ESTRATTO DEL DOCUMENTO:
━━━━━━━━━━━━━━━━━━━━━━━━━━━━━━
La Dichiarazione universale dei diritti del’uomo e del cittadino compie 231 anni
Quest’anno ricorre il 231° anniversario di un documento che ha segnato la storia: la Dichiarazione universale dei diritti dell’uomo e del cittadino.
Un atto rivoluzionario, fonte di ispirazione per i regimi liberali e democratici delle società contemporanee.
Non sono stati anni facili quelli che hanno preceduto l’emanazione della Dichiarazione universale dei diritti dell’uomo e del cittadino. Anni in cui nessun diritto era riconosciuto alle persone più povere e fragili. Il feudalesimo era il sistema politico in vigore all’epoca. Una particolare organizzazione sociale in cui solo i nobili e i cavalieri potevano godere di un certo status e dei diritti a esso legati.
La società, intendiamoci, e i suoi valori erano ben diversi dai nostri: la vita umana non aveva il peso che le attribuiamo noi.
Questo contesto è quello che ha dato origine a un movimento foriero di gli eventi illuminati e sovversivi: la Rivoluzione francese.
Dopo appena sei settimane dalla presa della Bastiglia e tre dall’abolizione del feudalesimo, il 26 agosto 1789, alla luce delle condizioni in cui lo Stato versava, un atto molto importante fu emanato per sancire i principi fondamentali che avrebbero regolato, da allora in poi, il rapporto tra istituzioni e cittadini.
“I Rappresentanti del Popolo Francese, costituiti in Assemblea Nazionale, considerando che l’ignoranza, l’oblio o il disprezzo dei diritti dell’uomo sono le uniche cause delle sciagure pubbliche e della corruzione dei governi, hanno stabilito di esporre, in una solenne dichiarazione, i diritti naturali, inalienabili e sacri dell’uomo, affinché questa dichiarazione, costantemente presente a tutti i membri del corpo sociale, rammenti loro incessantemente i loro diritti e i loro doveri; affinché maggior rispetto ritraggano gli atti del potere legislativo e quelli del potere esecutivo dal poter essere in ogni istanza paragonati con il fine di ogni istituzione politica; affinché i reclami dei cittadini, fondati da ora innanzi su dei principi semplici ed incontestabili, abbiano sempre per risultato il mantenimento della Costituzione e la felicità di tutti”, così recita il preambolo.
━━━━━━━━━━━━━━━━━━━━━━━━━━━━━━
SFIDE:
1. Rispondi in base al testo sulla Dichiarazione dei diritti dell'uomo e del cittadino:
(a) Quale anniversario del documento ricorre quest'anno?
(b) Quale sistema politico era in vigore negli anni che precedettero la Dichiarazione?
(c) In quale data fu emanato l'atto?
2. Per favore, riscrivi tutti i record con le voci di classificazione degli esseri viventi sostituendo “common name” con “vernacular name” e lasciando invariato tutto il resto. Ometti le immagini.

ELENCO DEI DATI:
━━━━━━━━━━━━━━━━━━━━━━━━━━━━━━
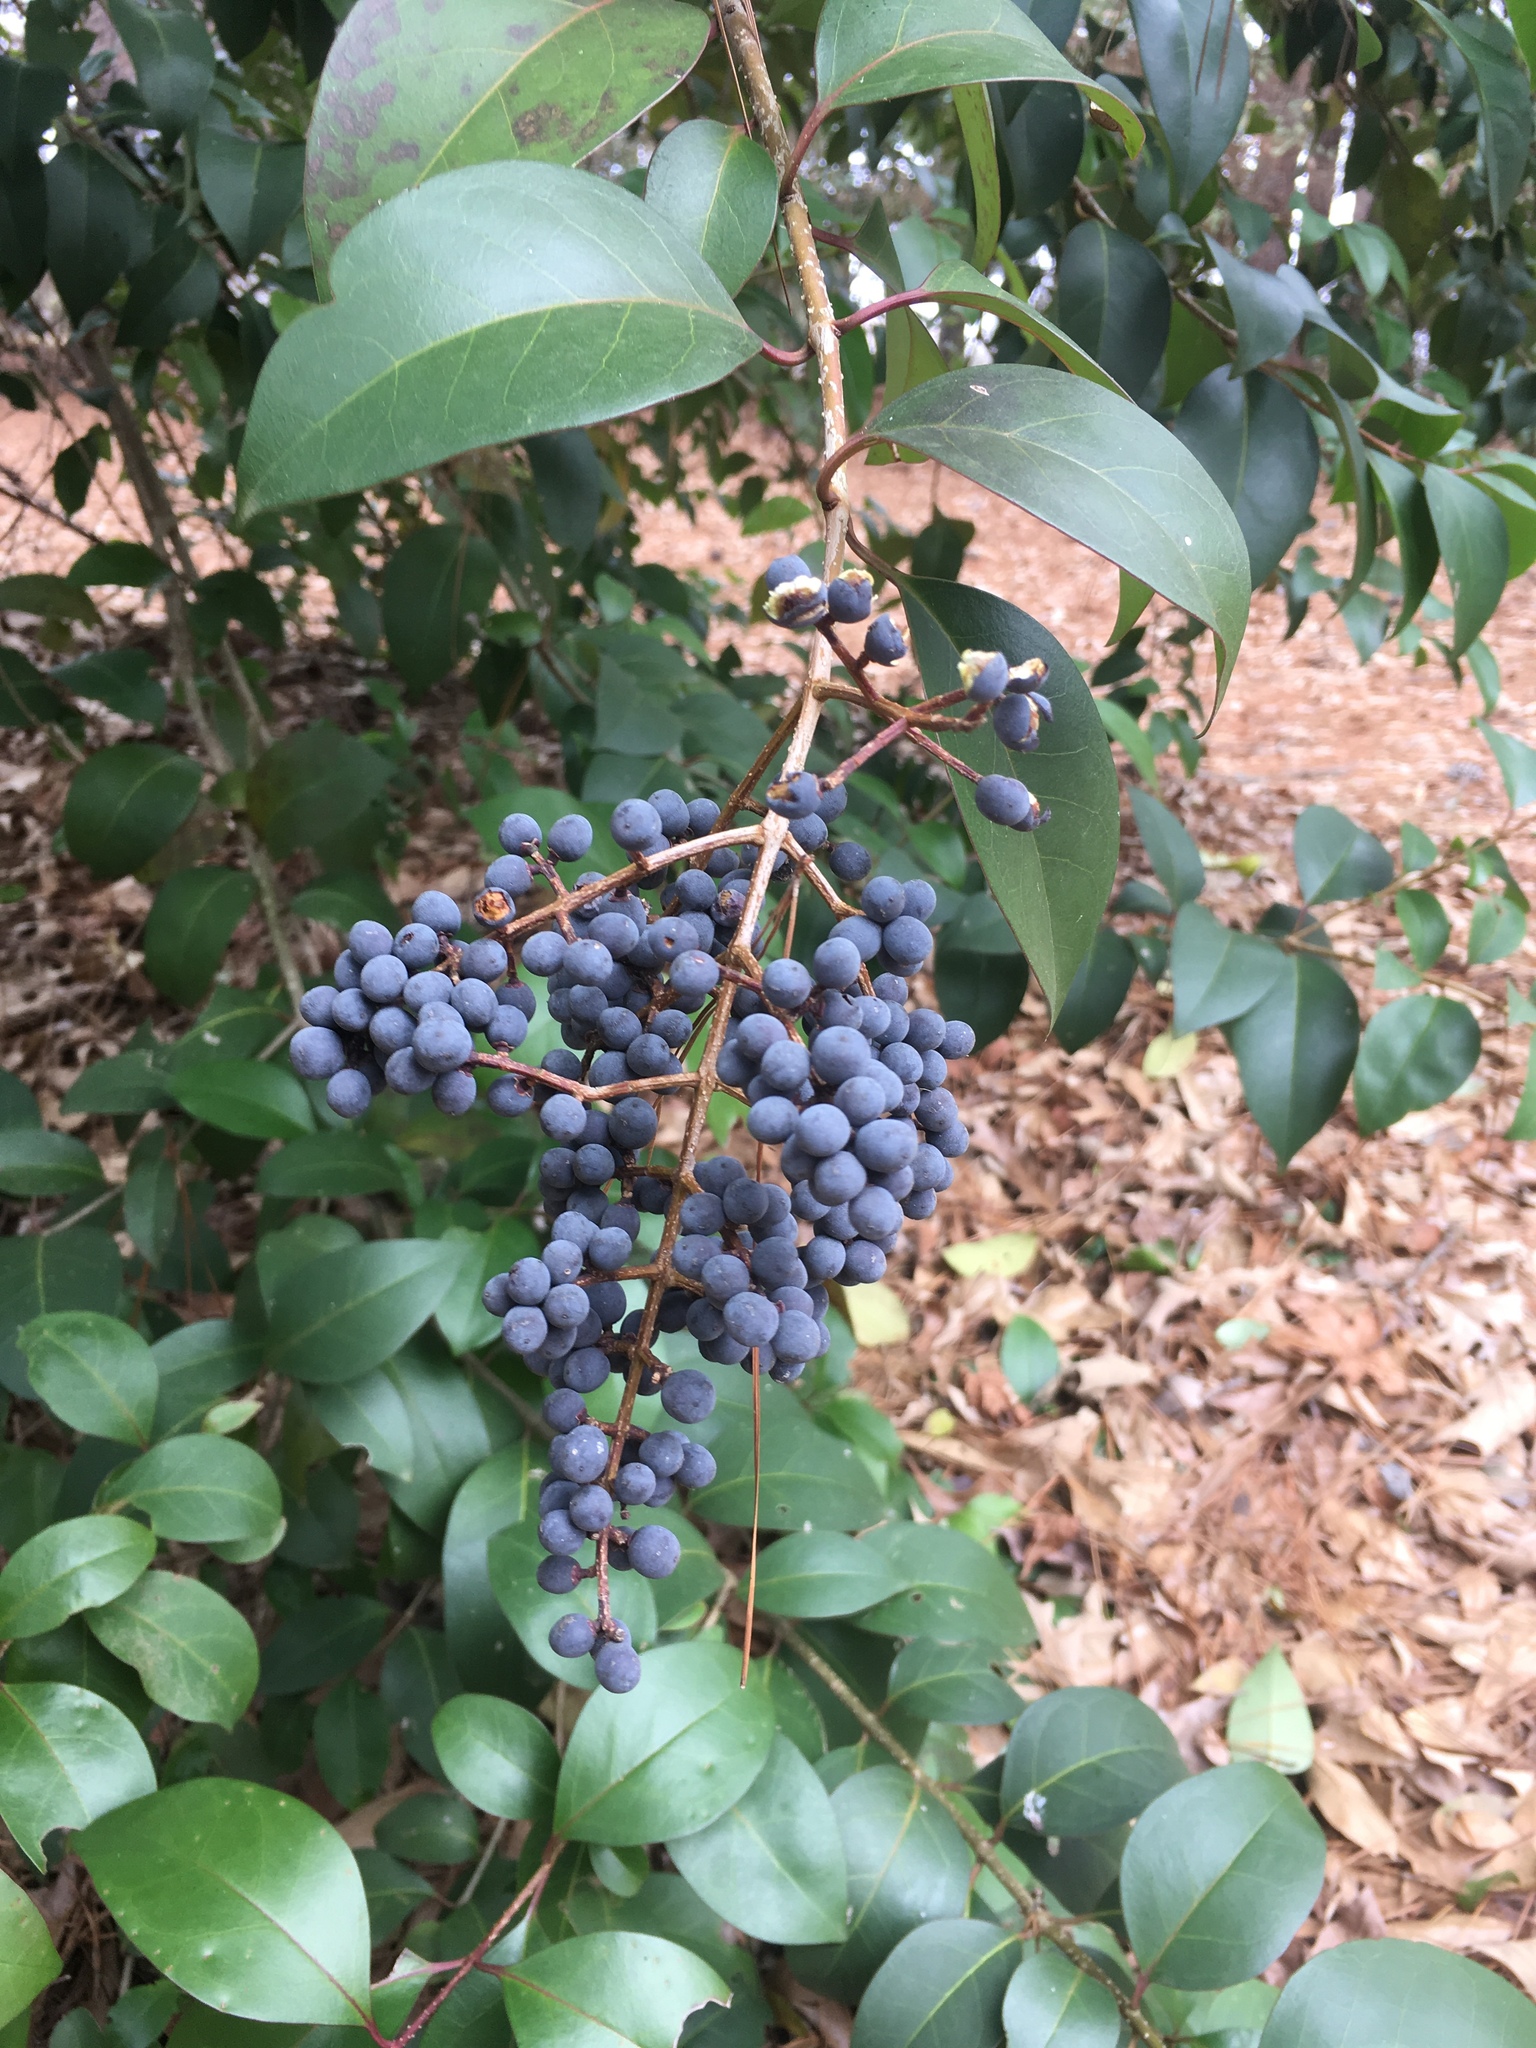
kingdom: Plantae
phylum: Tracheophyta
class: Magnoliopsida
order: Lamiales
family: Oleaceae
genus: Ligustrum
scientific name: Ligustrum lucidum
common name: Glossy privet
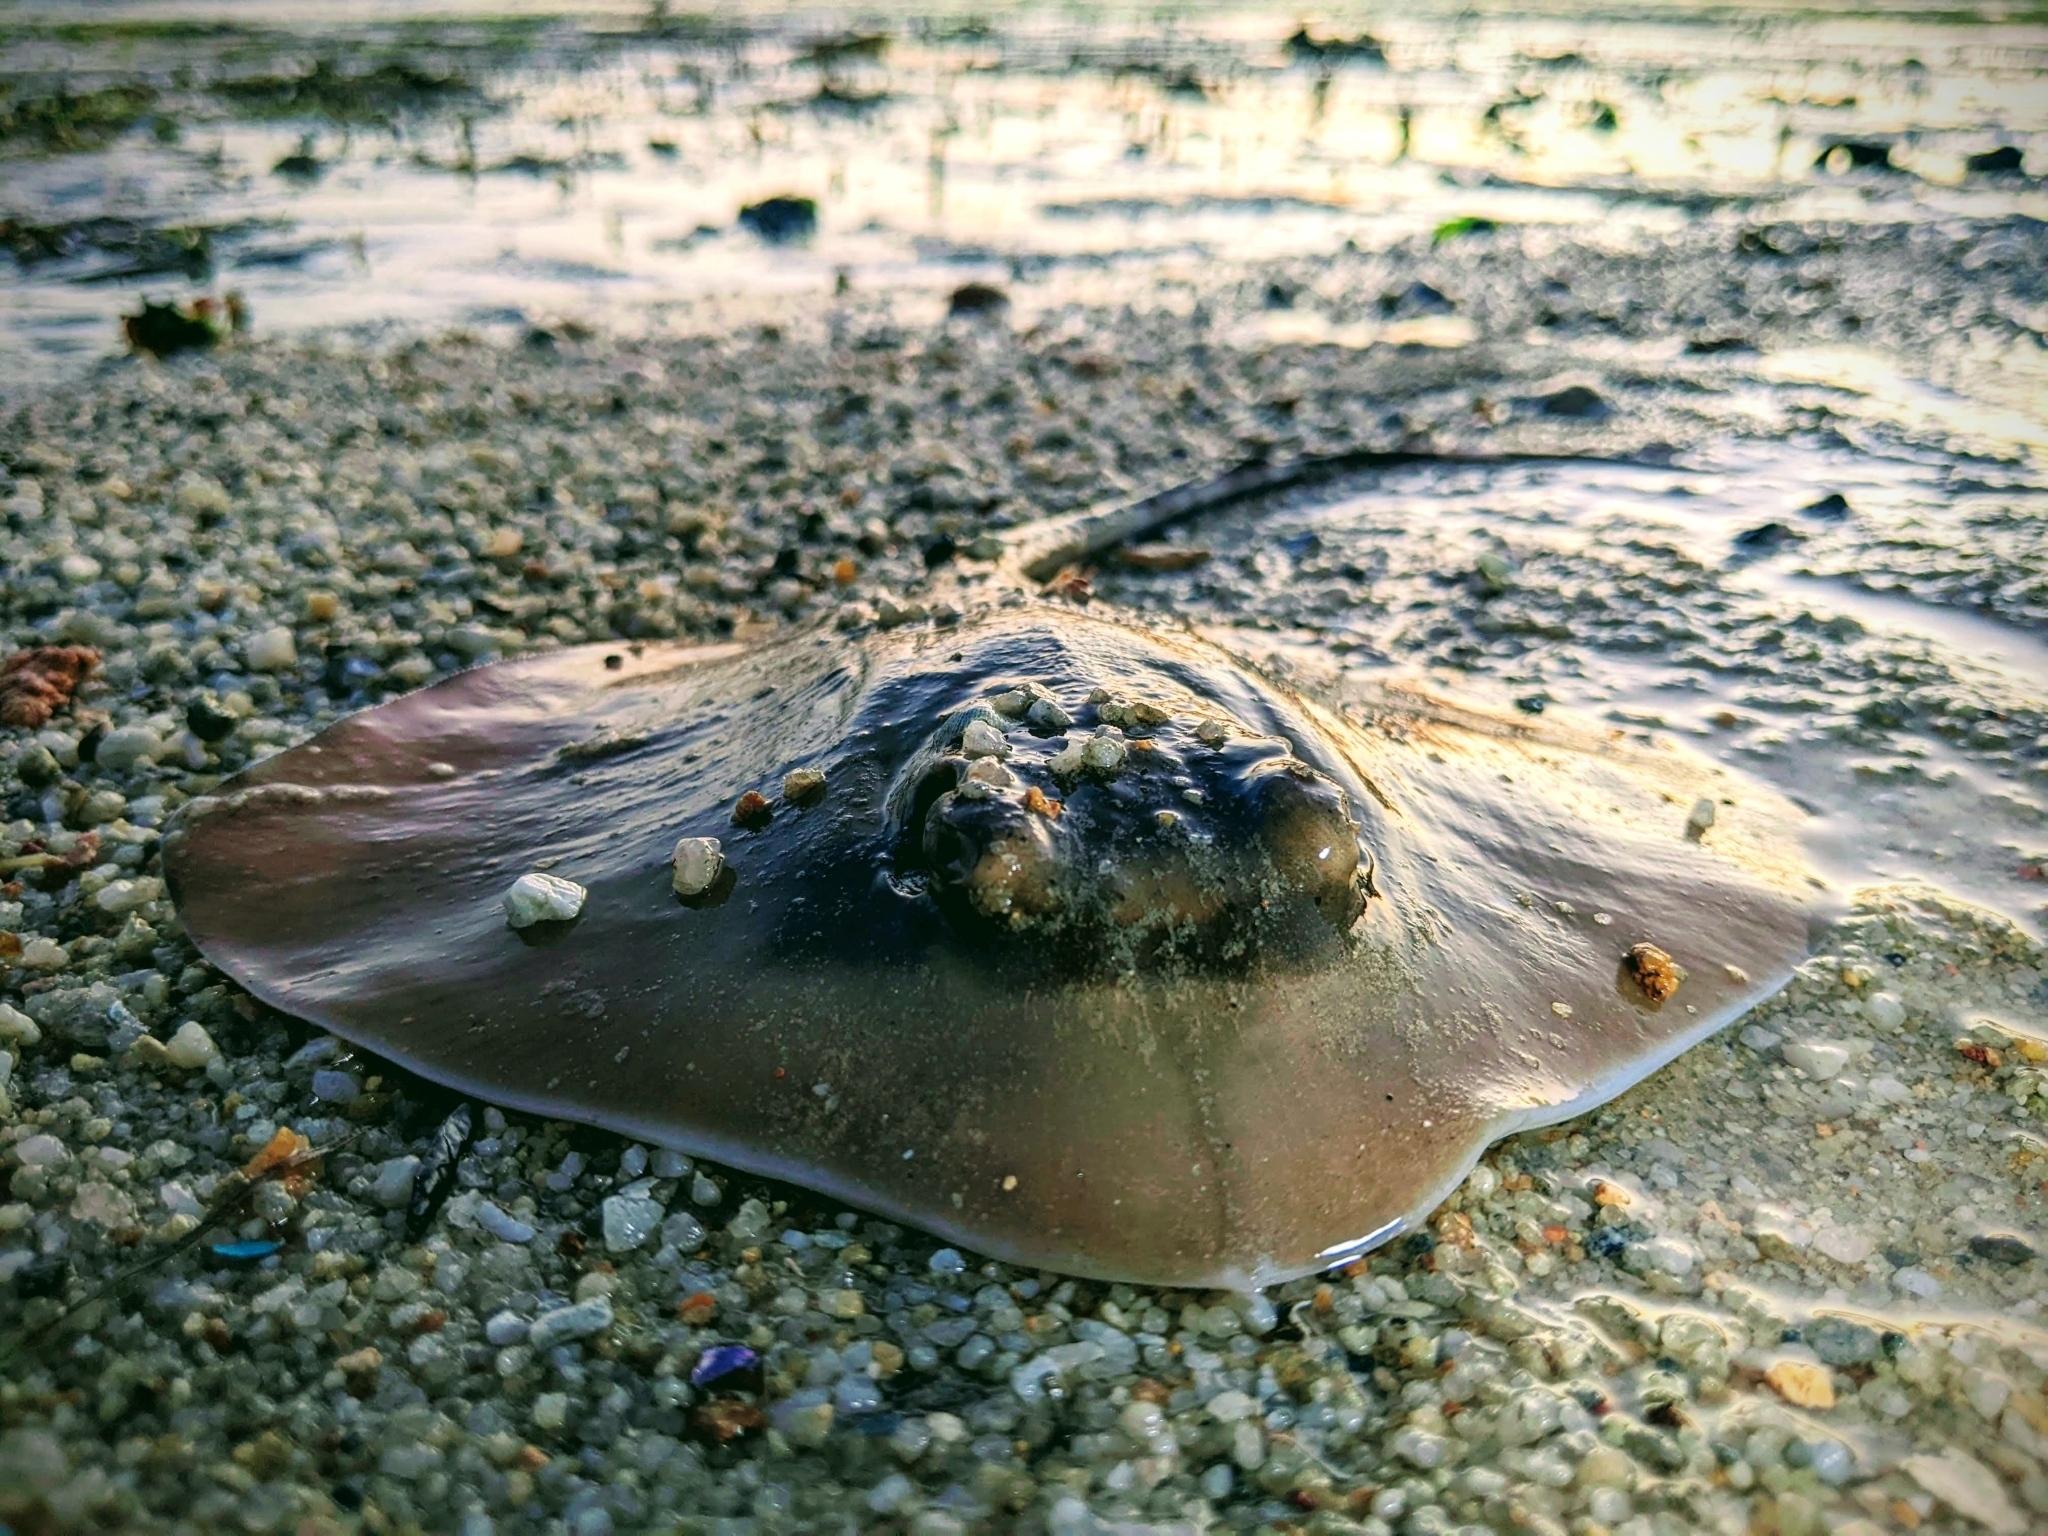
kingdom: Animalia
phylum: Chordata
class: Elasmobranchii
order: Myliobatiformes
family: Dasyatidae
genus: Neotrygon
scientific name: Neotrygon varidens
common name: Mahogany maskray
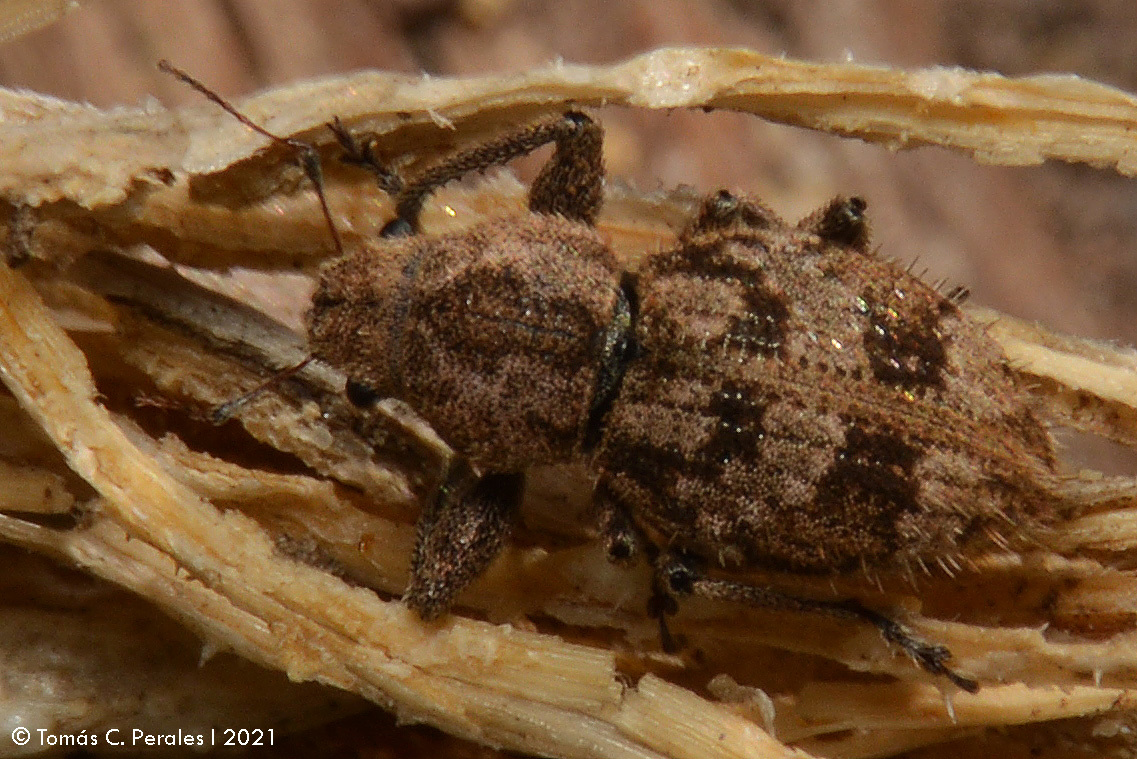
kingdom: Animalia
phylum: Arthropoda
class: Insecta
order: Coleoptera
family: Curculionidae
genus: Pantomorus
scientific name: Pantomorus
━━━━━━━━━━━━━━━━━━━━━━━━━━━━━━
RISPOSTE SCRITTE:
1.
(a) Il 231° anniversario.
(b) Il feudalesimo.
(c) Il 26 agosto 1789.

2.
kingdom: Plantae
phylum: Tracheophyta
class: Magnoliopsida
order: Lamiales
family: Oleaceae
genus: Ligustrum
scientific name: Ligustrum lucidum
vernacular name: Glossy privet
kingdom: Animalia
phylum: Chordata
class: Elasmobranchii
order: Myliobatiformes
family: Dasyatidae
genus: Neotrygon
scientific name: Neotrygon varidens
vernacular name: Mahogany maskray
kingdom: Animalia
phylum: Arthropoda
class: Insecta
order: Coleoptera
family: Curculionidae
genus: Pantomorus
scientific name: Pantomorus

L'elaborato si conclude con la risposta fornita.